Stronger market risk aversion and weak crude prices had a direct impact on the value of the Canadian dollar (Chart 1), which hit a 13-year low on January 20, at US$0.6808. The loonie has recovered a little since then, but it is still too early for a lasting rise.
Given the weak correlation between the Shanghai Stock Exchange and the real state of China’s economy, investors seem to have overreacted. Chinese economic growth continues to trend down, of course, but it is nowhere near a disaster scenario. Over the next few years, it should continue the transition to a more mature economy that is more oriented towards consumption, and growth could slowly slide to settle around 6%. That being said, China’s greater global economic weight means that its total contribution to world growth is still comparable to where it was about 10 years ago.

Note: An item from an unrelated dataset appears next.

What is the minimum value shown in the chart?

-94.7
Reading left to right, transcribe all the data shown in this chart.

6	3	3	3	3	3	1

As for the other emerging nations, there are certainly some places where fears are justified, as in Brazil and Russia amid low commodity prices. However, it would be hard for the difficulties there to spread to the entire world economy, especially as low resource prices are an advantage for several countries. As long as the U.S. economy holds up and the European economy keeps improving, even gradually, there is no reason for concern.

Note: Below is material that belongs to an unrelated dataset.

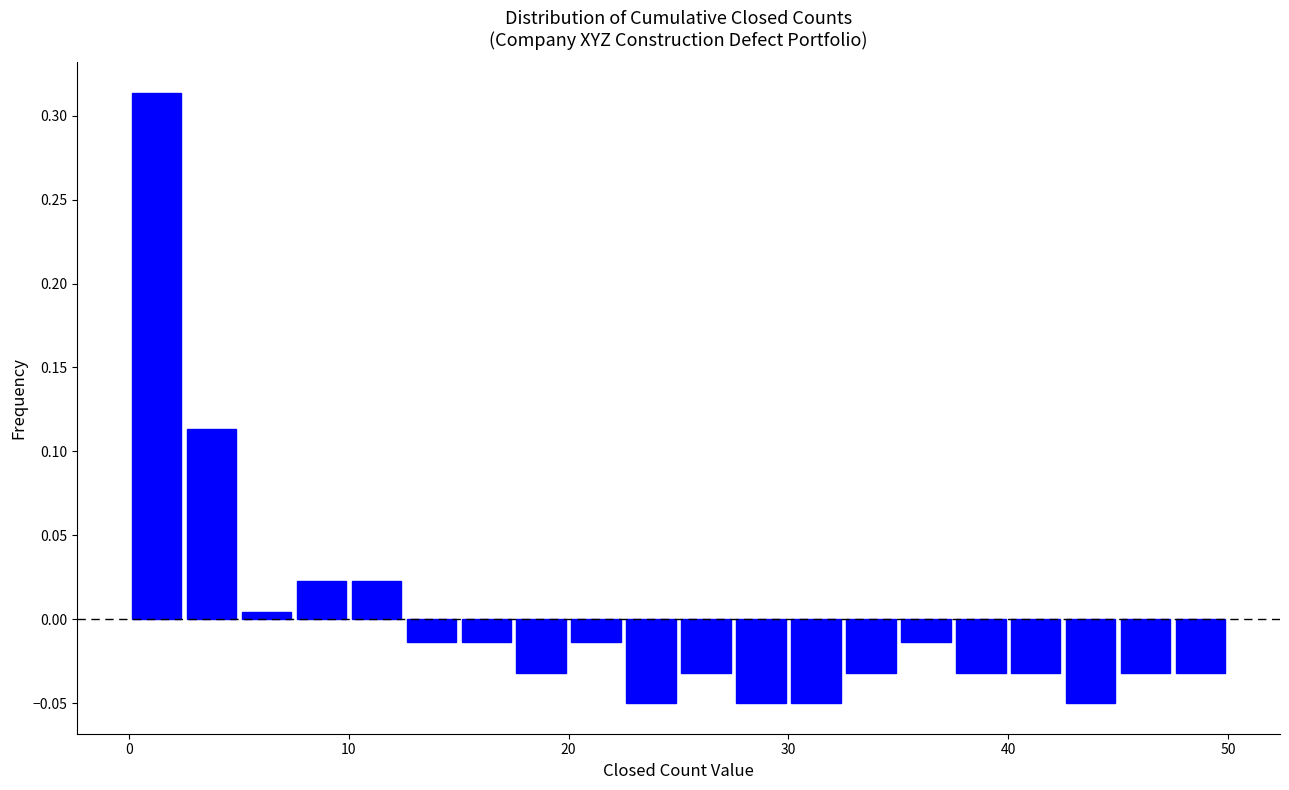

Read against the x-axis, roughly where is the centre of the tallest bar?

1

We can also count on the fact that the major central banks will not want to risk seeing the economy erode. The Bank of Japan recently announced that it will apply a negative interest rate of minus 0.1 percent to current accounts that financial institutions hold at the central bank. In the Eurozone, the European Central Bank clearly opened the door in January to further intervention to keep inflation expectations from falling. The Federal Reserve, for its part, seems ready to adopt a more cautious approach to key rate increases in order to reassure the markets.
Oil Prices Should Rise Gradually
Oil prices remained weak throughout 2015 and hit new cyclical lows in January. This could perplex those who have been hoping for a rebound for several months. However, we find that the factors that allowed crude prices to drop so much will be difficult to sustain for all of 2016.
The lively surge in production by OPEC (Organization of the Petroleum Exporting Countries) nations was one of 2015’s surprises. Faced with low prices, several countries opted to produce more to try to maximize their oil revenues. Now, however, they have much less capacity to increase their output. Only Iran should substantially expand its output in 2016, when the international trade sanctions will be lifted. That being said, this influx of oil is already broadly anticipated and will not come as a surprise. Simultaneously, production should drop in non-OPEC nations, particularly the United States. Consumption should also be buoyed by the low prices. All in all, the current oil surplus should start to dwindle later in 2016 (Chart 2), and support a lasting rise by prices.
We anticipate that the benchmark WTI (West Texas Intermediate) could rise to between US$45 and US$50 per barrel by year’s end. This price is still low, but the trend would at least be heading upwards.
Better Days for the Loonie
A drop in risk aversion and a rise by crude prices would be good for the Canadian dollar. This is our preferred scenario for 2016. In the near term, however, the concern in the markets could remain tangible and oil prices could remain under pressure. The loonie could thus drop back below US$0.70 before starting to trend up again, to end the year at around US$0.73.
The Canadian dollar’s forecasted appreciation is proportionally less than the expected rise by oil prices. The fact is that other factors could rein in the loonie’s momentum.